Человек возмущен. Он готов убить Старуху, подозревая тут происки сатаны: тот, очевидно, хотел, чтобы они "породнились и расплодили детей горя и разврата", надеялся, что они "создадут ад", "новое царство ужаса, порока и безумия". "Нет, я убью тебя!" - кричит Человек, но его останавливает Эхо - голос с неба:
Тогда они объединяются, чтобы "составить план спасения". В этот момент "башенные часы бьют, точно голос с неба". В душах людей происходит "переоценка ценностей: деньги, брильянты, оружие - не нужны". (Человек произносит по этому поводу монолог, обращаясь к трупу - служащему банка, который всегда его штрафовал.) Деньги выбрасывают - они теперь не имеют цены! Нужен только хлеб. "Жить хочется. Идеал - жить в природе, в лесу, рядом с богом. Надо не рассуждать, а отдаться в его руки. В них загорается мистицизм, желание "очиститься"". "Ищут хлеб". В этот момент "из окна крик - это молодая женщина". Она жива... Нежно заботятся о молодой девушке... Старуха везет пролетку с хлебом. У женщины - кровь горлом. Чел[овеческая] кровь дороже всего". Надо спасать ее, "надо искать еще людей. Он ищет человека - это дороже всего. Закат. Удаляющейся] хвост кометы. Туман. Отдален[ный] крик рудокопа: Живые, откликнитесь!"

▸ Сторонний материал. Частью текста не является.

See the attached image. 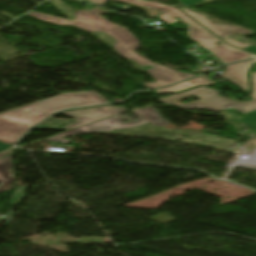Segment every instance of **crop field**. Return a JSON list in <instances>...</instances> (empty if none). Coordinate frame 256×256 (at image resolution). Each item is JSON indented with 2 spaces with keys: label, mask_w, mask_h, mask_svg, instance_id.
Returning a JSON list of instances; mask_svg holds the SVG:
<instances>
[{
  "label": "crop field",
  "mask_w": 256,
  "mask_h": 256,
  "mask_svg": "<svg viewBox=\"0 0 256 256\" xmlns=\"http://www.w3.org/2000/svg\"><path fill=\"white\" fill-rule=\"evenodd\" d=\"M95 92L67 93L28 105L33 108L27 111L15 109L0 114V152L13 145L32 125L55 112L65 108L109 103Z\"/></svg>",
  "instance_id": "8a807250"
},
{
  "label": "crop field",
  "mask_w": 256,
  "mask_h": 256,
  "mask_svg": "<svg viewBox=\"0 0 256 256\" xmlns=\"http://www.w3.org/2000/svg\"><path fill=\"white\" fill-rule=\"evenodd\" d=\"M116 1L138 4L143 7L157 9L160 12L164 13V14L160 15L159 18H161L167 24H171L176 21L184 20V22H186L190 27L188 30V37L190 39H192L193 41L198 42L205 49H208L218 59H220L224 64L256 57L253 54L238 50L236 48H233V47L223 43L222 40L215 37L213 34H211L205 28L198 25L197 23L192 21L190 18H188L187 16L182 14L175 7L160 5V4L154 3L152 1H146V0H116ZM106 2H107V0H90V3H96V4H104ZM174 17H178L180 19L174 20ZM216 42H220L221 46H217L215 44Z\"/></svg>",
  "instance_id": "ac0d7876"
},
{
  "label": "crop field",
  "mask_w": 256,
  "mask_h": 256,
  "mask_svg": "<svg viewBox=\"0 0 256 256\" xmlns=\"http://www.w3.org/2000/svg\"><path fill=\"white\" fill-rule=\"evenodd\" d=\"M251 82H252V88H253L251 97L254 100L247 103H241L228 98L220 97L218 96V94L220 93L218 90L204 88V87H198L190 91H186V92L179 93L167 98L160 99L159 101L166 104L175 105V106H179L187 109L205 108L207 110L214 111V112H218L224 108H230L232 106L238 111L246 113L249 111L256 110V72L251 73ZM201 94H205V95L203 97H200L199 95ZM193 95H196L201 99L198 101H194L186 104H181L177 102V100L179 99L186 98Z\"/></svg>",
  "instance_id": "34b2d1b8"
},
{
  "label": "crop field",
  "mask_w": 256,
  "mask_h": 256,
  "mask_svg": "<svg viewBox=\"0 0 256 256\" xmlns=\"http://www.w3.org/2000/svg\"><path fill=\"white\" fill-rule=\"evenodd\" d=\"M115 40H116V45H114V49L121 56L127 59H132L140 65L153 66L152 69H145V71L151 74V76H153L156 80L154 83L144 84V86L148 88L166 86L171 83L186 80L192 76H195L192 74H186L180 71L171 70L162 65L155 64L140 55H137L134 52V50L139 48L138 46L139 41L132 34L116 37Z\"/></svg>",
  "instance_id": "412701ff"
},
{
  "label": "crop field",
  "mask_w": 256,
  "mask_h": 256,
  "mask_svg": "<svg viewBox=\"0 0 256 256\" xmlns=\"http://www.w3.org/2000/svg\"><path fill=\"white\" fill-rule=\"evenodd\" d=\"M139 116L140 118L134 122L124 123L122 124L120 121L125 120L120 115L114 116L108 119H104L101 121H97L91 124H88L86 126L69 130L67 132L59 133L56 136L47 138V140L51 142L60 141L65 144L70 143L71 141H67L65 139H62L65 136L72 135V134H79L84 132H93V131H111V130H118V129H124V128H130V127H137L146 123H151L157 127H162L170 122H166L162 119V117L159 115L157 110L153 109L151 106L145 107L144 110L139 109L134 112H132Z\"/></svg>",
  "instance_id": "f4fd0767"
},
{
  "label": "crop field",
  "mask_w": 256,
  "mask_h": 256,
  "mask_svg": "<svg viewBox=\"0 0 256 256\" xmlns=\"http://www.w3.org/2000/svg\"><path fill=\"white\" fill-rule=\"evenodd\" d=\"M98 13H110L108 11L98 10L93 8L91 11H76V19L74 21H67L60 18L48 16L45 14H41L38 12L32 11L27 15H31L37 19L56 23V24H66V25H74L78 28L87 30V31H107L111 29L118 28L120 26L113 24L107 21L104 17L98 15Z\"/></svg>",
  "instance_id": "dd49c442"
},
{
  "label": "crop field",
  "mask_w": 256,
  "mask_h": 256,
  "mask_svg": "<svg viewBox=\"0 0 256 256\" xmlns=\"http://www.w3.org/2000/svg\"><path fill=\"white\" fill-rule=\"evenodd\" d=\"M182 11H184L186 14H188L194 20L199 22L201 25H203L204 27L209 29L211 32H213L214 34L219 36L221 39H223L227 43H229L239 49H243L251 44L250 43H239L237 41L227 38L226 36L231 35V34H236V33H239V34H242L245 36H252V35L256 34L255 32H252L250 30H247V29L241 28V27L212 24L203 16L193 13L185 8L182 9Z\"/></svg>",
  "instance_id": "e52e79f7"
},
{
  "label": "crop field",
  "mask_w": 256,
  "mask_h": 256,
  "mask_svg": "<svg viewBox=\"0 0 256 256\" xmlns=\"http://www.w3.org/2000/svg\"><path fill=\"white\" fill-rule=\"evenodd\" d=\"M127 111L123 107H101V108H92V109H85V110H75V111H68L63 114L71 116L76 119L77 123L66 126L65 129H73L88 123L101 120L107 117H111L114 115L121 114Z\"/></svg>",
  "instance_id": "d8731c3e"
},
{
  "label": "crop field",
  "mask_w": 256,
  "mask_h": 256,
  "mask_svg": "<svg viewBox=\"0 0 256 256\" xmlns=\"http://www.w3.org/2000/svg\"><path fill=\"white\" fill-rule=\"evenodd\" d=\"M254 62H256V60L226 66V70L223 71V74L219 77L226 78L232 83L238 85L244 91H248V78L246 73Z\"/></svg>",
  "instance_id": "5a996713"
},
{
  "label": "crop field",
  "mask_w": 256,
  "mask_h": 256,
  "mask_svg": "<svg viewBox=\"0 0 256 256\" xmlns=\"http://www.w3.org/2000/svg\"><path fill=\"white\" fill-rule=\"evenodd\" d=\"M214 84V82H212L210 79H208L207 77L203 76L197 79H193V80H189L168 88H164V89H159V90H155L156 93H167V92H177L189 87H193V86H198V85H211Z\"/></svg>",
  "instance_id": "3316defc"
},
{
  "label": "crop field",
  "mask_w": 256,
  "mask_h": 256,
  "mask_svg": "<svg viewBox=\"0 0 256 256\" xmlns=\"http://www.w3.org/2000/svg\"><path fill=\"white\" fill-rule=\"evenodd\" d=\"M11 156L12 154L0 160V182L3 183L2 187H0V192L13 188L9 184L12 181V173L7 171V169L11 168Z\"/></svg>",
  "instance_id": "28ad6ade"
},
{
  "label": "crop field",
  "mask_w": 256,
  "mask_h": 256,
  "mask_svg": "<svg viewBox=\"0 0 256 256\" xmlns=\"http://www.w3.org/2000/svg\"><path fill=\"white\" fill-rule=\"evenodd\" d=\"M238 121L256 130V111L244 114Z\"/></svg>",
  "instance_id": "d1516ede"
},
{
  "label": "crop field",
  "mask_w": 256,
  "mask_h": 256,
  "mask_svg": "<svg viewBox=\"0 0 256 256\" xmlns=\"http://www.w3.org/2000/svg\"><path fill=\"white\" fill-rule=\"evenodd\" d=\"M104 33H106L112 37H116V36H120V35L129 34V31L126 28H118L116 30L107 31Z\"/></svg>",
  "instance_id": "22f410ed"
},
{
  "label": "crop field",
  "mask_w": 256,
  "mask_h": 256,
  "mask_svg": "<svg viewBox=\"0 0 256 256\" xmlns=\"http://www.w3.org/2000/svg\"><path fill=\"white\" fill-rule=\"evenodd\" d=\"M183 5H190V4H194V3H198L201 2L203 0H180Z\"/></svg>",
  "instance_id": "cbeb9de0"
},
{
  "label": "crop field",
  "mask_w": 256,
  "mask_h": 256,
  "mask_svg": "<svg viewBox=\"0 0 256 256\" xmlns=\"http://www.w3.org/2000/svg\"><path fill=\"white\" fill-rule=\"evenodd\" d=\"M246 51L252 52L256 54V46H251L250 48H248Z\"/></svg>",
  "instance_id": "5142ce71"
},
{
  "label": "crop field",
  "mask_w": 256,
  "mask_h": 256,
  "mask_svg": "<svg viewBox=\"0 0 256 256\" xmlns=\"http://www.w3.org/2000/svg\"><path fill=\"white\" fill-rule=\"evenodd\" d=\"M29 108H30V107L25 106V107H22V108H20V109L26 110V109H29Z\"/></svg>",
  "instance_id": "d9b57169"
},
{
  "label": "crop field",
  "mask_w": 256,
  "mask_h": 256,
  "mask_svg": "<svg viewBox=\"0 0 256 256\" xmlns=\"http://www.w3.org/2000/svg\"><path fill=\"white\" fill-rule=\"evenodd\" d=\"M10 152H12V151H9V152H7V153L1 154L0 157L4 156V155H6V154H8V153H10Z\"/></svg>",
  "instance_id": "733c2abd"
}]
</instances>
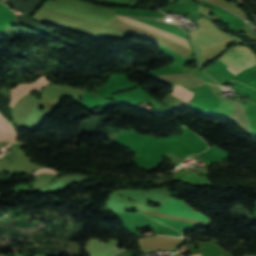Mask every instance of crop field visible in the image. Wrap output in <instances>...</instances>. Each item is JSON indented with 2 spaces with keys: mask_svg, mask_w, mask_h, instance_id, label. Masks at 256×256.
<instances>
[{
  "mask_svg": "<svg viewBox=\"0 0 256 256\" xmlns=\"http://www.w3.org/2000/svg\"><path fill=\"white\" fill-rule=\"evenodd\" d=\"M150 210L170 214V215H176V216H183V217H189L193 219L208 221L205 216L201 215L200 213L193 210L191 207H189L186 203H184L181 200L170 198L167 201H165L160 208H147Z\"/></svg>",
  "mask_w": 256,
  "mask_h": 256,
  "instance_id": "crop-field-3",
  "label": "crop field"
},
{
  "mask_svg": "<svg viewBox=\"0 0 256 256\" xmlns=\"http://www.w3.org/2000/svg\"><path fill=\"white\" fill-rule=\"evenodd\" d=\"M117 18H118V19L125 20V21L130 22V23H133V24L138 25V26H140V27H143V28H145V29L151 30V31L156 32V33H158V34H161V35H163V36H166V37H168V38H170V39H173V40H175V41H177V42H179V43H181V44H183V45H185V46L188 47V44H187V42H186L185 40H183V39H181V38H179V37H177V36H175V35H172V34H170V33L164 32V31L159 30V29H157V28H155V27H152V26H150V25L140 23V22L135 21V20H133V19H131V18H128V17L117 16ZM160 21H161V20H160ZM164 22H166V21H164ZM168 23H172V22H168ZM172 24H173V23H172Z\"/></svg>",
  "mask_w": 256,
  "mask_h": 256,
  "instance_id": "crop-field-6",
  "label": "crop field"
},
{
  "mask_svg": "<svg viewBox=\"0 0 256 256\" xmlns=\"http://www.w3.org/2000/svg\"><path fill=\"white\" fill-rule=\"evenodd\" d=\"M191 256H201L200 254H195V255H191Z\"/></svg>",
  "mask_w": 256,
  "mask_h": 256,
  "instance_id": "crop-field-9",
  "label": "crop field"
},
{
  "mask_svg": "<svg viewBox=\"0 0 256 256\" xmlns=\"http://www.w3.org/2000/svg\"><path fill=\"white\" fill-rule=\"evenodd\" d=\"M16 256H22L21 254H16Z\"/></svg>",
  "mask_w": 256,
  "mask_h": 256,
  "instance_id": "crop-field-10",
  "label": "crop field"
},
{
  "mask_svg": "<svg viewBox=\"0 0 256 256\" xmlns=\"http://www.w3.org/2000/svg\"><path fill=\"white\" fill-rule=\"evenodd\" d=\"M45 79L46 78L43 76L30 84H21V85L17 86L16 88H12L11 102L9 105L13 107V105L19 100V98L21 96L27 94L30 90L41 89L43 86H45L47 83H49Z\"/></svg>",
  "mask_w": 256,
  "mask_h": 256,
  "instance_id": "crop-field-5",
  "label": "crop field"
},
{
  "mask_svg": "<svg viewBox=\"0 0 256 256\" xmlns=\"http://www.w3.org/2000/svg\"><path fill=\"white\" fill-rule=\"evenodd\" d=\"M237 49H239L243 54H245L250 60H252L255 64V54L252 53L248 48L245 47H239L235 46ZM235 47L231 48L230 50L226 51L231 56H233L235 59H237L239 62H241L243 65H245L247 68L254 65L252 61H250L246 56H244L239 50H237ZM224 52V54L219 57L221 60H223L227 65H229L233 70H235L237 73L241 72L242 70L246 69L245 66H243L241 63H239L237 60H235L233 57H231L229 54ZM231 68H229L232 72L237 74L235 71H233Z\"/></svg>",
  "mask_w": 256,
  "mask_h": 256,
  "instance_id": "crop-field-2",
  "label": "crop field"
},
{
  "mask_svg": "<svg viewBox=\"0 0 256 256\" xmlns=\"http://www.w3.org/2000/svg\"><path fill=\"white\" fill-rule=\"evenodd\" d=\"M17 138L12 126L4 120L0 115V140H10V144L14 143Z\"/></svg>",
  "mask_w": 256,
  "mask_h": 256,
  "instance_id": "crop-field-7",
  "label": "crop field"
},
{
  "mask_svg": "<svg viewBox=\"0 0 256 256\" xmlns=\"http://www.w3.org/2000/svg\"><path fill=\"white\" fill-rule=\"evenodd\" d=\"M201 29H203L205 32L213 36L215 39H217L220 44L231 42L232 40L228 37V35L222 33L219 31L213 24L208 22L207 20L201 18L198 21H196ZM194 28L192 30H189L192 39L194 43H196L198 46L202 48V50L219 45L218 41L212 38L210 35L202 31L200 28Z\"/></svg>",
  "mask_w": 256,
  "mask_h": 256,
  "instance_id": "crop-field-1",
  "label": "crop field"
},
{
  "mask_svg": "<svg viewBox=\"0 0 256 256\" xmlns=\"http://www.w3.org/2000/svg\"><path fill=\"white\" fill-rule=\"evenodd\" d=\"M118 241H109L107 244L98 243V240L87 242L86 252L91 256H111L121 249H116Z\"/></svg>",
  "mask_w": 256,
  "mask_h": 256,
  "instance_id": "crop-field-4",
  "label": "crop field"
},
{
  "mask_svg": "<svg viewBox=\"0 0 256 256\" xmlns=\"http://www.w3.org/2000/svg\"><path fill=\"white\" fill-rule=\"evenodd\" d=\"M172 94L188 101L191 97H192V93L187 91V90H184L178 86H175L174 90L172 91Z\"/></svg>",
  "mask_w": 256,
  "mask_h": 256,
  "instance_id": "crop-field-8",
  "label": "crop field"
}]
</instances>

Так заканчиваются наброски пьесы Станиславского. Здесь в достаточно наивной, конспективной форме проступили те поиски идеала, преодоления ужаса действительности, выхода из кризиса, которые пережил художник в эти тяжкие для него годы послереволюционной реакции. Представление об идеале заметно облачается теперь уже не в чеховские, а в толстовские одежды. Единственная мудрость жизни видится в попытке нравственного очищения человека. Уход от "грубого и грязного" мира в мир чистой, первозданной природы только и может спасти человека, вернуть ему потерянную гармонию. Тяга от испорченной цивилизации - к юности человечества, к примитиву "варварства"; от вымученной символики отчаяния - к непосредственности, безыскусственности, наивности детского восприятия мира, к "простоте богатой фантазии". Бегство из трагического "балагана жизни" в фантастический, сказочный "балаганчик" - вот к чему устремляется теперь душа Станиславского.